Reading text ▸
-*-*-
ROANOKE TIMES

                         Roanoke Times
                 Copyright (c) 1995, Landmark Communications, Inc.

DATE: WEDNESDAY, December 15, 1993                   TAG: 9312150195
SECTION: VIRGINIA                    PAGE: A-1   EDITION: METRO 
SOURCE: BONNIE V. WINSTON STAFF WRITER
DATELINE: RICHMOND                                LENGTH: Medium


GIANT JACKPOT CAN BE TOO TEMPTING

Dick, a compulsive gambler from Northern Virginia, has been "clean" for 10 years now.

But he admits that the chance to win $15 million on a $1 bet in tonight's Lotto drawing is almost more than he can stand.

"You have to watch it," said Dick, noting that, like a siren's song, a big jackpot is alluring but may bring trouble.

He said he was hooked on Maryland's pick-three game long before Virginia got into the lottery business. Many times, he said, he played his last dime.

"I'm not broke now," said Dick, who didn't want his last name used. "I can afford to spend $10, $30, even $100 on lottery tickets. But it's like smoking. If you quit for seven years, all it takes is one and you're back again."

Lottery Director Kenneth Thorson said Tuesday that Lotto fever has struck Virginia again.
-*-*-
Given problem A ▸ Retype the records below exactly, taking everything from the line that contains "scientific name: Fraxinus profunda" down to the line that contains "common name: Bog st. john's-wort", with both of those lines included.

Stored entries:
-*-*-
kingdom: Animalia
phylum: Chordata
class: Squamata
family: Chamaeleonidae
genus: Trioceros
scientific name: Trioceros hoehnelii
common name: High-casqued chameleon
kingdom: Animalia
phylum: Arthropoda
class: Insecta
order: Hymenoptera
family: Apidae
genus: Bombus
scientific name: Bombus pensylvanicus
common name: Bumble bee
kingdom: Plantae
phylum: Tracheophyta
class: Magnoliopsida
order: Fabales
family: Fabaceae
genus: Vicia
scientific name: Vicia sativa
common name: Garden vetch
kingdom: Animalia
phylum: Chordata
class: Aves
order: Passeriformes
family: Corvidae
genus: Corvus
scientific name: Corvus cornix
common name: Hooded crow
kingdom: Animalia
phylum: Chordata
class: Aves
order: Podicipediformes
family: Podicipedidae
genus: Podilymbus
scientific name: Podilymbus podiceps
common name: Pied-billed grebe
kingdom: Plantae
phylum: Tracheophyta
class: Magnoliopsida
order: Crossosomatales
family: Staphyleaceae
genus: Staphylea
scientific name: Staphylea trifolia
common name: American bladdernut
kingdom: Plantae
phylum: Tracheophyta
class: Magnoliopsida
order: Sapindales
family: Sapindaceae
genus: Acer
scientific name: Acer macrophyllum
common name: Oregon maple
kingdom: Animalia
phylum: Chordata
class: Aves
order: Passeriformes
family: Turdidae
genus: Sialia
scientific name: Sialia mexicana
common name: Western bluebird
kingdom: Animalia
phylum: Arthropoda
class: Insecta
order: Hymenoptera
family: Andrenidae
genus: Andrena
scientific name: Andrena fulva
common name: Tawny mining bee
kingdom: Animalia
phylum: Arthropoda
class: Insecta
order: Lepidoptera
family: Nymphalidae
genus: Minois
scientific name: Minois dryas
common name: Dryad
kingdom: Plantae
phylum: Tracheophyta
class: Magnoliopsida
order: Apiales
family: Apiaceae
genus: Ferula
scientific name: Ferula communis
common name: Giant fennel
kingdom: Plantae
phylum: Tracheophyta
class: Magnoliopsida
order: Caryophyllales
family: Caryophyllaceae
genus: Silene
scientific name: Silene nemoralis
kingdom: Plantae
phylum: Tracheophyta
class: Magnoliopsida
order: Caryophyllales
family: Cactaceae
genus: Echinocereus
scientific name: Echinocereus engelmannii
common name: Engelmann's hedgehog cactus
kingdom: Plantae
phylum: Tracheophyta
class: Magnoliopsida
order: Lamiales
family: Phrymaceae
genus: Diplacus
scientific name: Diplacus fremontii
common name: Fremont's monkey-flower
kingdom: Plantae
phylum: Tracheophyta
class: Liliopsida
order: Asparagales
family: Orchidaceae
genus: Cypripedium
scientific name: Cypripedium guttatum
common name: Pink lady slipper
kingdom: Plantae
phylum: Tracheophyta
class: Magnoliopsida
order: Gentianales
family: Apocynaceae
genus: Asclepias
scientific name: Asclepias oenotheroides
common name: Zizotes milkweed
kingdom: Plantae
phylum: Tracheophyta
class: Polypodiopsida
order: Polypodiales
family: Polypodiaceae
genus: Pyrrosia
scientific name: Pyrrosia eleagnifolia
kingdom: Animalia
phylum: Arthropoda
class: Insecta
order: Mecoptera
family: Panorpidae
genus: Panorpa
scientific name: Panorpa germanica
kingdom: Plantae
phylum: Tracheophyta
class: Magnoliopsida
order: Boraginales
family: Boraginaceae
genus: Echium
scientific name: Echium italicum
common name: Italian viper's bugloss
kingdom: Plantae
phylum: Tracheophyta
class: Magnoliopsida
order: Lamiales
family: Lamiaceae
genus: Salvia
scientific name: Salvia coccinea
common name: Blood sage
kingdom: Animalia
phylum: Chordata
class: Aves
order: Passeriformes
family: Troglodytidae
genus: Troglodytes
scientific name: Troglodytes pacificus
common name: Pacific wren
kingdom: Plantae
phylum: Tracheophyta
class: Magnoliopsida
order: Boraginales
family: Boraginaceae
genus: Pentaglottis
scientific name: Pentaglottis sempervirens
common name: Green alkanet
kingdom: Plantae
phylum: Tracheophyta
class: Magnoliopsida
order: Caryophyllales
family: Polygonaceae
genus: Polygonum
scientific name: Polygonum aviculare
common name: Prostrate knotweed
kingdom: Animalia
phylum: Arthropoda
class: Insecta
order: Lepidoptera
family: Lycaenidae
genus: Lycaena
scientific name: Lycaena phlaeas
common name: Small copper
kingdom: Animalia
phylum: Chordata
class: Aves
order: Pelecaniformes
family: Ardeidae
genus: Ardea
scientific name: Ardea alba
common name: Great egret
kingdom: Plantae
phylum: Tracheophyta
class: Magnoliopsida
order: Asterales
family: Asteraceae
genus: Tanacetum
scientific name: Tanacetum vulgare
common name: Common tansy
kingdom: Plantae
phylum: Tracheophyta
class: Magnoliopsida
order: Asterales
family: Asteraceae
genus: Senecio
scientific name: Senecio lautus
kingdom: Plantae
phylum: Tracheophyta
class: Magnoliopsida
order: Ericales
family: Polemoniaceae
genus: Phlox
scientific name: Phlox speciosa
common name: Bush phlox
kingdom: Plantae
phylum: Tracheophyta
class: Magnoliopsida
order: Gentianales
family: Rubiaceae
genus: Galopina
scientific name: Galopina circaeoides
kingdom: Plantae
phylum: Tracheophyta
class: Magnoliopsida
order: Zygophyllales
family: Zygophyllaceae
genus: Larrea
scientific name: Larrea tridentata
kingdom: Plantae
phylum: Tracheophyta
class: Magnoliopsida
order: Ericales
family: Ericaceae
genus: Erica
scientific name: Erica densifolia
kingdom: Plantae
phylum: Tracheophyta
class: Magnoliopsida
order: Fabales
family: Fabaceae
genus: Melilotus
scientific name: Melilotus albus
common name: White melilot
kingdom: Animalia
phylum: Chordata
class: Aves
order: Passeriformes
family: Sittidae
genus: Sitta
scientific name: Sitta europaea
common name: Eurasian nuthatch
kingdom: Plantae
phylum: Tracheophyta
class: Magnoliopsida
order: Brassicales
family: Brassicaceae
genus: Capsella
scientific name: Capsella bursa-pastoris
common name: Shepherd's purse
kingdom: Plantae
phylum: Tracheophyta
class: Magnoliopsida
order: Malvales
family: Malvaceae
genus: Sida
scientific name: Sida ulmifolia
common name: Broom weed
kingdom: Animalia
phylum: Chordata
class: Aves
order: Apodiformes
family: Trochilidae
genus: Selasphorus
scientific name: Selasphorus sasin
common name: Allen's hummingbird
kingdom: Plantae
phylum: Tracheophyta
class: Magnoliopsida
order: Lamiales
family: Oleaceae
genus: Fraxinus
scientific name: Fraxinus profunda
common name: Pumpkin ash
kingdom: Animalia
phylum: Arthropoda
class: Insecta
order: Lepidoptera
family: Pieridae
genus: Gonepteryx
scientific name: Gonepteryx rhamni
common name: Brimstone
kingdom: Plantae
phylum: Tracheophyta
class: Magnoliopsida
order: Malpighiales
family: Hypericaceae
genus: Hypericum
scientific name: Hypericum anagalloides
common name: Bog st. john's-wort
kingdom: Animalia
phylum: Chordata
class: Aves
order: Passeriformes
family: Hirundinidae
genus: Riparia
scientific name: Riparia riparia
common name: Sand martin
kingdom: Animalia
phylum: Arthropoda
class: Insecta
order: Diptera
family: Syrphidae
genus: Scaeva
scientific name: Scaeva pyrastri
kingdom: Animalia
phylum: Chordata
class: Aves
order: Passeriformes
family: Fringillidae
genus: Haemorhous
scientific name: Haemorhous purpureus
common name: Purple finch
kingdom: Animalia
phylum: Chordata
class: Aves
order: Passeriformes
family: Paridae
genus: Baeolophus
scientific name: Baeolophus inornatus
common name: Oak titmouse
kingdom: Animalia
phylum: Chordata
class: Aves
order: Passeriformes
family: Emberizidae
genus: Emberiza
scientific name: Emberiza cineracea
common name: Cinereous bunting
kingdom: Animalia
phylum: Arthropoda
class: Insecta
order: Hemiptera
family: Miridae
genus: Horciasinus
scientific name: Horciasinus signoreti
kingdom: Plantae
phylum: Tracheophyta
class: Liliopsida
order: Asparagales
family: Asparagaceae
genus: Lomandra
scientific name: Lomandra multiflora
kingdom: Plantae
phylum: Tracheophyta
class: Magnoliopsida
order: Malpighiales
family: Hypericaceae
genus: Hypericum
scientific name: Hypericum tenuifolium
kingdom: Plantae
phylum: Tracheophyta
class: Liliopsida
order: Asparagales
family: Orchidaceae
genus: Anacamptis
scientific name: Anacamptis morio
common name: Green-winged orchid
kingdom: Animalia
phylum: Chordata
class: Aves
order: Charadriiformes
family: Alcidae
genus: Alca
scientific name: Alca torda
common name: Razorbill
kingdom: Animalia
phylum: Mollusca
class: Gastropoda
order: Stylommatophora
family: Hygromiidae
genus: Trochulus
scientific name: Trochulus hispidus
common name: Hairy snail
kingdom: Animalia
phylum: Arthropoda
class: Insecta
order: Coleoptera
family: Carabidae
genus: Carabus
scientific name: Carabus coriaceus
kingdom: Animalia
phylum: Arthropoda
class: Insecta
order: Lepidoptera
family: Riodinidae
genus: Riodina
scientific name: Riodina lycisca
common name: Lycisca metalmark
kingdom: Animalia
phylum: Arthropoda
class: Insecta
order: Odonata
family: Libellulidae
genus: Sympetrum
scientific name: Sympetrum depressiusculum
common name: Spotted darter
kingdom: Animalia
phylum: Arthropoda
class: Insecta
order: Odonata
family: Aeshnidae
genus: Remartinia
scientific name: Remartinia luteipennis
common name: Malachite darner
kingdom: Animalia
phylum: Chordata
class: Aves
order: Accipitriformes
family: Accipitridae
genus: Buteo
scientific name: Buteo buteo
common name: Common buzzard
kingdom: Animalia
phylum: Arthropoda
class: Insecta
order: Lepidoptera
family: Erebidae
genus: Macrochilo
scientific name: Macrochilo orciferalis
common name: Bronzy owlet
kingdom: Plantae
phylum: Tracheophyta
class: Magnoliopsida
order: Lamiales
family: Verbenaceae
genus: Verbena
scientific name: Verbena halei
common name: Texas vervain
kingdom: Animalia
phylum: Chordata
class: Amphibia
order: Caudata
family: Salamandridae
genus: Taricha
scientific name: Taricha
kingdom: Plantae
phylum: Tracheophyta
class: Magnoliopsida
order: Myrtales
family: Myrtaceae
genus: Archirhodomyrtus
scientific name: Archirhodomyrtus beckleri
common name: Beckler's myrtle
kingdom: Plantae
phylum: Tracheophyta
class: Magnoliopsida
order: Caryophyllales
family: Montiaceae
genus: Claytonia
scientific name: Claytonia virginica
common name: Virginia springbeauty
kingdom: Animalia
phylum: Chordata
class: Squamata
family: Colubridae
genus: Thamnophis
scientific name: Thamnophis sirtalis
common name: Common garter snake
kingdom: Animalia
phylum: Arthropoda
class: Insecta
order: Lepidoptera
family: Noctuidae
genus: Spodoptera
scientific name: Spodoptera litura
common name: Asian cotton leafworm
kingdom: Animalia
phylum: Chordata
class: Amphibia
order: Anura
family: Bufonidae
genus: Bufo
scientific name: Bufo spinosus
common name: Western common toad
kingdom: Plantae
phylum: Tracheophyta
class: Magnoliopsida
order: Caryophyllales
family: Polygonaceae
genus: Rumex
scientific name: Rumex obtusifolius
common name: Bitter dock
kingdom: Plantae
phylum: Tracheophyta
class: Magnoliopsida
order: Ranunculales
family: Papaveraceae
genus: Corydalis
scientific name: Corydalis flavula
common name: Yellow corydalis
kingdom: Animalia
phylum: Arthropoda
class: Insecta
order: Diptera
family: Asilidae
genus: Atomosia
-*-*-
Given problem B ▸ Echo the lottery article above word for word, giving everything from "But he admits" down to "his last dime.".

Problem solution A ▸
scientific name: Fraxinus profunda
common name: Pumpkin ash
kingdom: Animalia
phylum: Arthropoda
class: Insecta
order: Lepidoptera
family: Pieridae
genus: Gonepteryx
scientific name: Gonepteryx rhamni
common name: Brimstone
kingdom: Plantae
phylum: Tracheophyta
class: Magnoliopsida
order: Malpighiales
family: Hypericaceae
genus: Hypericum
scientific name: Hypericum anagalloides
common name: Bog st. john's-wort

Problem solution B ▸
But he admits that the chance to win $15 million on a $1 bet in tonight's Lotto drawing is almost more than he can stand.

"You have to watch it," said Dick, noting that, like a siren's song, a big jackpot is alluring but may bring trouble.

He said he was hooked on Maryland's pick-three game long before Virginia got into the lottery business. Many times, he said, he played his last dime.